Notice: The reproducibility variables underlying each score are classified using an automated LLM-based pipeline, validated against a manually labeled dataset. LLM-based classification introduces uncertainty and potential bias; scores should be interpreted as estimates. Full accuracy metrics and methodology are described in Coakley et alK. L. Coakley, T. Snelleman, H. Hoos, and O. E. Gundersen, "The embrace of open science: An analysis of a decade of AI research and 56 800 conference papers," Under Review, 2026..

Can Large Language Models Master Complex Card Games?
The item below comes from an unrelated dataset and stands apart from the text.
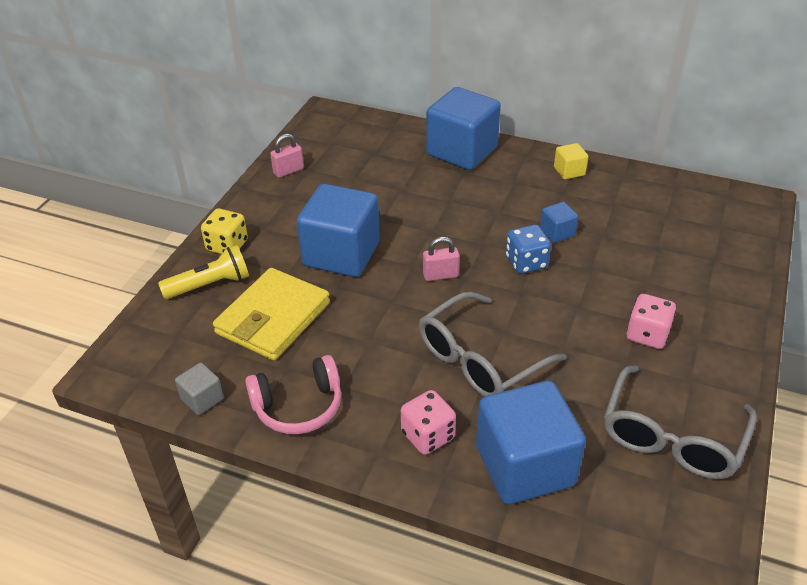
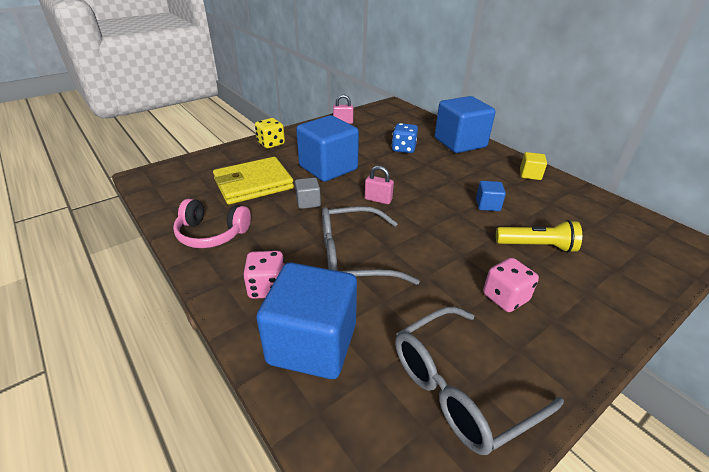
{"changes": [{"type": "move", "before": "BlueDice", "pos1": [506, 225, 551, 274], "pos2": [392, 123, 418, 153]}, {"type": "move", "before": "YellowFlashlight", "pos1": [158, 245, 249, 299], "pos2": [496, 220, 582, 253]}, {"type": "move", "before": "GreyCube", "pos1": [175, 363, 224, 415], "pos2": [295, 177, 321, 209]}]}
Authors: Wei Wang, Fuqing Bie, Junzhe Chen, Dan Zhang, Shiyu Huang, Evgeny Kharlamov, Jie Tang

NeurIPS 2025 | Venue PDF | LLM Run Details

Reproducibility Variable	Result	LLM Response
Research Type	Experimental	In this paper, we explore the potential of LLMs in mastering complex card games. We systematically assess the learning capabilities of LLMs across eight diverse card games, evaluating the impact of fine-tuning on high-quality gameplay data, and examining the models ability to retain general capabilities while mastering these games. Our findings indicate that: (1) LLMs can approach the performance of strong game AIs through supervised fine-tuning on high-quality data, (2) LLMs can achieve a certain level of proficiency in multiple complex card games simultaneously, with performance augmentation for games with similar rules and conflicts for dissimilar ones, and (3) LLMs experience a decline in general capabilities when mastering complex games, but this decline can be mitigated by integrating a certain amount of general instruction data. The evaluation results demonstrate strong learning ability and versatility of LLMs.
Researcher Affiliation	Collaboration	1Nankai University, 2Tsinghua University, 3Beijing University of Posts and Telecommunications 4Zhipu AI, 5Bosch Center for Artificial Intelligence
Pseudocode	No	The paper includes prompt templates in Appendix A.3 (Figure 1 to Figure 8) which describe structured instructions for the LLM's input and output format. However, these are not pseudocode or algorithm blocks that outline the methodology or a computational procedure of the system itself, but rather define the interface for interaction.
Open Source Code	Yes	The code is available at https://github.com/THUDM/ LLM4Card Game
Open Datasets	Yes	For Riichi Mahjong, we download the match data of human professional players from the Tenhou8 platform for the year 2020. Additionally, we analyze the performance variations of language models with different parameter sizes and types (Qwen2.5 [29], Llama3.1 [30], and GLM4 [9]). Finally, we evaluate whether the models general capabilities decline using MMLU-Pro [12], Math-500 [27], and Human Eval [28] benchmarks for knowledge question answering, math, and coding skills. The knowledge data, mathematics data, and coding data are taken from part of Tulu3 s post-training data [46], as this model has made all its post-training data open source.
Dataset Splits	No	For Dou Dizhu, Guan Dan, and Riichi Mahjong, we sample 1,000k instances as training data. For Uno, Gin Rummy, Leduc Hold em, Limit Texas Hold em, and No-limit Texas Hold em, we sample 400k instances as training data. ... We fine-tune the language model separately on each game s data and then evaluate its performance on the respective game. ... The number of games for the eight games are 1000, 20, 50, 500, 100, 1000, 1000, and 1000, respectively.
Hardware Specification	Yes	We conduct experiments on a server with 8 H100 GPUs. For the model in Figure 2a of our paper, we fine-tuned using a single server equipped with 2 Intel(R) Xeon(R) Platinum 8476C CPUs and 8 H800 GPUs on a dataset with 1 million samples.
Software Dependencies	No	We fine-tune all models with LLa MA-Factory Framework [43] and use Lo RA fine-tuning [44].
Experiment Setup	Yes	The Lo RA rank and Lo RA alpha are set to 8 and 16, respectively. We fine-tune all models with 1 epoch. We apply a peak of 1e-4 learning rate with a cosine scheduler. The batch size is 128. We conduct experiments on a server with 8 H100 GPUs.